In short, EM's greatest advantages in taming complexity are as follows:
  • Move from one known good point to another known good point. Patches are the key here, since they provide us with small units of reviewable code that can be checked by any experienced developer with a bit of time. By forcing all changes to be split into manageable patches, developers are forced to think in terms of small, incremental changes. This is precisely the sort of behaviour one would want in a complex environment.
  • Validate, validate and then validate some more. In other words, Release Early, Release Often. Whilst Linus has allowed testing and Q&A infrastructure to be put in place by interested parties, the main emphasis has always been placed in putting code out there in the wild as quickly as possible. The incredibly diverse environments on which the kernel runs provide a very harsh and unforgiving validation that brings out a great number of bugs that could not have possibly been found otherwise.
  • No one knows what the right thing is, so try as many possible avenues as possible simultaneously. Diversity is the key, not only in terms of hardware (number of architectures, endless permutations within the same architecture, etc.), but also in terms of agendas. Everyone involved in Linux development has their own agenda and is working towards their own goal. These individual requirements, many times conflicting, go through the kernel development process and end up being converted into a number of fundamental architectural changes (in the design sense, not the hardware sense) that effectively are the superset of all requirements, and provide the building blocks needed to implement them. The process of integrating a large change to the kernel can take a very long time, and be broken into a sequence of never ending patches; but many a time it has been found that one patch that adds infrastructure for a given feature also provides a much better way of doing things in parts of the kernel that are entirely unrelated.
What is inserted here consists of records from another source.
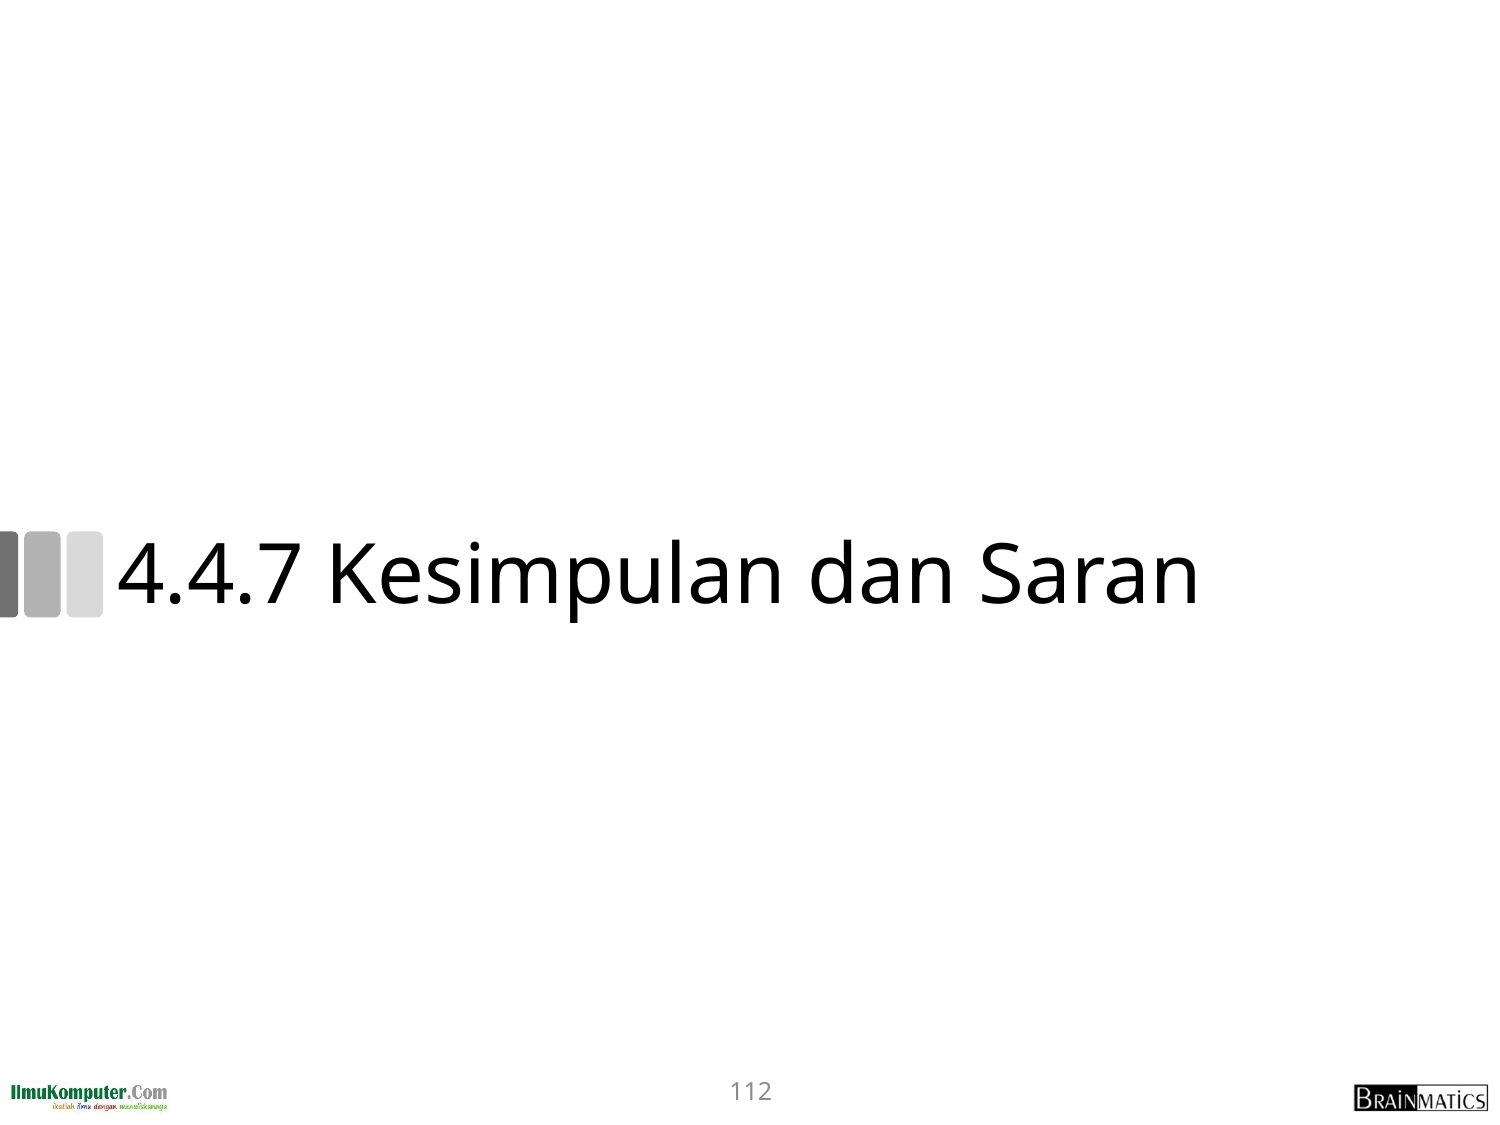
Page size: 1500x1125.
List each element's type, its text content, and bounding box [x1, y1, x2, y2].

picture [1351, 1081, 1491, 1115]
title 4.4.7 Kesimpulan dan Saran [102, 404, 1463, 749]
slide_number 112 [582, 1062, 920, 1123]
picture [4, 1081, 173, 1115]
Not only does EM manage complexity really well but it actually thrives on it. The pulling of the code base in multiple directions makes it stronger because it forces it to be really plastic and maintainable. It should also be quite clear by now that EM can only be deployed successfully under somewhat limited (but well defined) circumstances, and it requires a very strong commitment to openness. It is important to build a community to generate the diversity that propels development, otherwise its nothing but the iterative method in disguise done out in the open. And building a community entails relinquishing the traditional notions of ownership; people have to feel empowered if one is to maximise their contributions. Furthermore, it is almost impossible to direct this engine to attain specific goals - conventional software companies would struggle to understand this way of thinking.

Just to be clear, I would like to stress the point: it is not right to say that the methodologies that put emphasis on design and centralised control are wrong, just like a hammer is not a bad tool. Moreover, its futile to promote one programming paradigm over another, such as Object-Orientation over Procedural programming; One may be superior to the other on the small, but on the large - the real world - they cannot by themselves make any significant difference (class libraries, however, are an entirely different beast).

I'm not sure if there was ever any doubt; but to me, the kernel proves conclusively that the human factor dwarfs any other in the production of large scale software.